_PASSAGE PROVIDED_
2019-12-18 00:22:53 +0000, Daniel Shahaf:
[...]
> > +
> > +Note that if not using PCRE, using the tt(^) or word boundary operators
> > +(where available) may not work properly.
> 
> Suggest to avoid the double negative:
> 
> 1. s/not using PCRE/using POSIX ERE's/
> 
> 2. Add "(ERE's)" after "POSIX extended regular expressions" in the first paragraph
> 
> I'll push a minor change to that first paragraph in a moment.
[...]

Thanks, I've incorporated that suggesting and fixed an issue
with PCRE when the replacement was empty or generated more than
one element.

diff --git a/Doc/Zsh/contrib.yo b/Doc/Zsh/contrib.yo
index 558342711..9a804fc11 100644
--- a/Doc/Zsh/contrib.yo
+++ b/Doc/Zsh/contrib.yo
@@ -4284,7 +4284,7 @@ See also the tt(pager), tt(prompt) and tt(rprompt) styles below.
 findex(regexp-replace)
 item(tt(regexp-replace) var(var) var(regexp) var(replace))(
 Use regular expressions to perform a global search and replace operation
-on a variable.  POSIX extended regular expressions are used,
+on a variable.  POSIX extended regular expressions (ERE) are used,
 unless the option tt(RE_MATCH_PCRE) has been set, in which case
 Perl-compatible regular expressions are used
 (this requires the shell to be linked against the tt(pcre)
@@ -4302,6 +4302,9 @@ and arithmetic expressions which will be replaced:  in particular, a
 reference to tt($MATCH) will be replaced by the text matched by the pattern.
 
 The return status is 0 if at least one match was performed, else 1.
+
+Note that if using POSIX EREs, the tt(^) or word boundary operators
+(where available) may not work properly.
 )
 findex(run-help)
 item(tt(run-help) var(cmd))(
diff --git a/Functions/Example/zpgrep b/Functions/Example/zpgrep
index 8b1edaa1c..556e58cd6 100644
--- a/Functions/Example/zpgrep
+++ b/Functions/Example/zpgrep
@@ -2,24 +2,31 @@
 #
 
 zpgrep() {
-local file pattern
+local file pattern ret
 
 pattern=$1
 shift
+ret=1
 
 if ((! ARGC)) then
 	set -- -
 fi
 
-pcre_compile $pattern
+zmodload zsh/pcre || return
+pcre_compile -- "$pattern"
 pcre_study
 
 for file
 do
 	if [[ "$file" == - ]] then
-		while read -u0 buf; do pcre_match $buf && print $buf; done
+		while IFS= read -ru0 buf; do
+			pcre_match -- "$buf" && ret=0 && print -r -- "$buf"
+		done
 	else
-		while read -u0 buf; do pcre_match $buf && print $buf; done < "$file"
+		while IFS= read -ru0 buf; do
+			pcre_match -- "$buf" && ret=0 && print -r -- "$buf"
+		done < "$file"
 	fi
 done
+return "$ret"

_RAW DATA_
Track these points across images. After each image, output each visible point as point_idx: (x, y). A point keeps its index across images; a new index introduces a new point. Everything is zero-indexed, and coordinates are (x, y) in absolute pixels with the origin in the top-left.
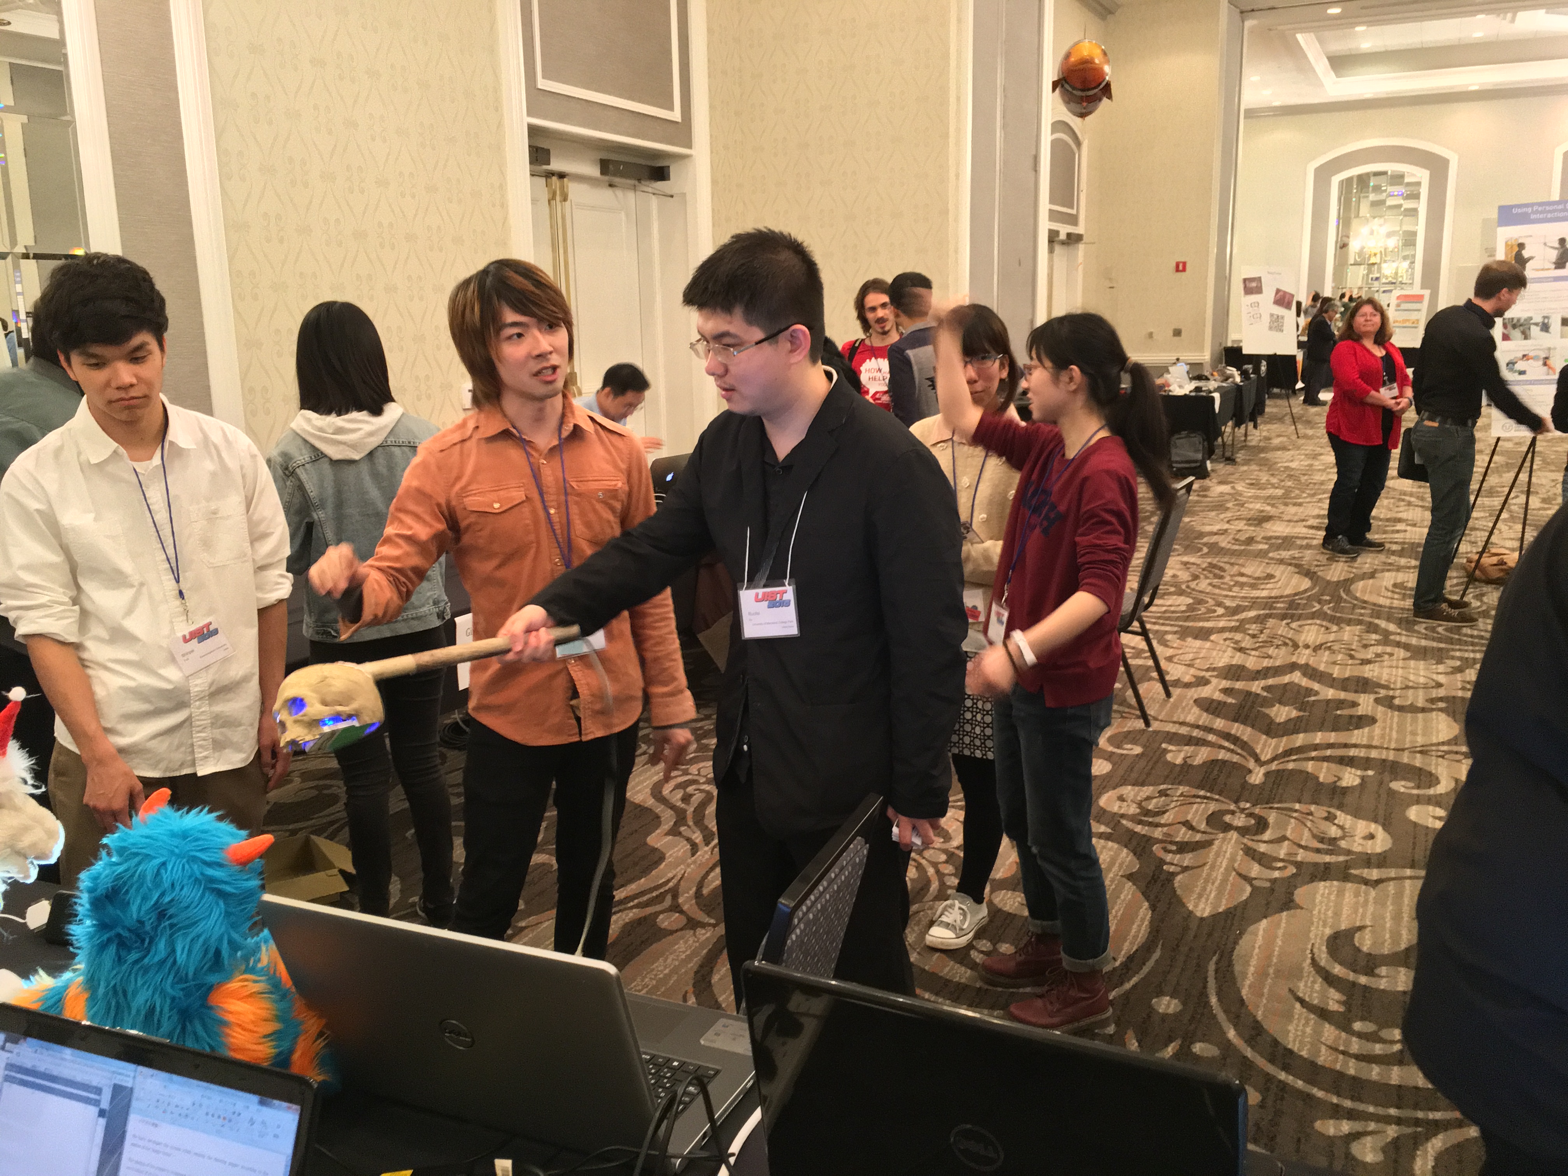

_YOUR GOAL_
In the zsh patch message above, retype the part from "findex(regexp-replace)" to "by the pattern." word for word.

_ANSWER BOX_
findex(regexp-replace)
 item(tt(regexp-replace) var(var) var(regexp) var(replace))(
 Use regular expressions to perform a global search and replace operation
-on a variable.  POSIX extended regular expressions are used,
+on a variable.  POSIX extended regular expressions (ERE) are used,
 unless the option tt(RE_MATCH_PCRE) has been set, in which case
 Perl-compatible regular expressions are used
 (this requires the shell to be linked against the tt(pcre)
@@ -4302,6 +4302,9 @@ and arithmetic expressions which will be replaced:  in particular, a
 reference to tt($MATCH) will be replaced by the text matched by the pattern.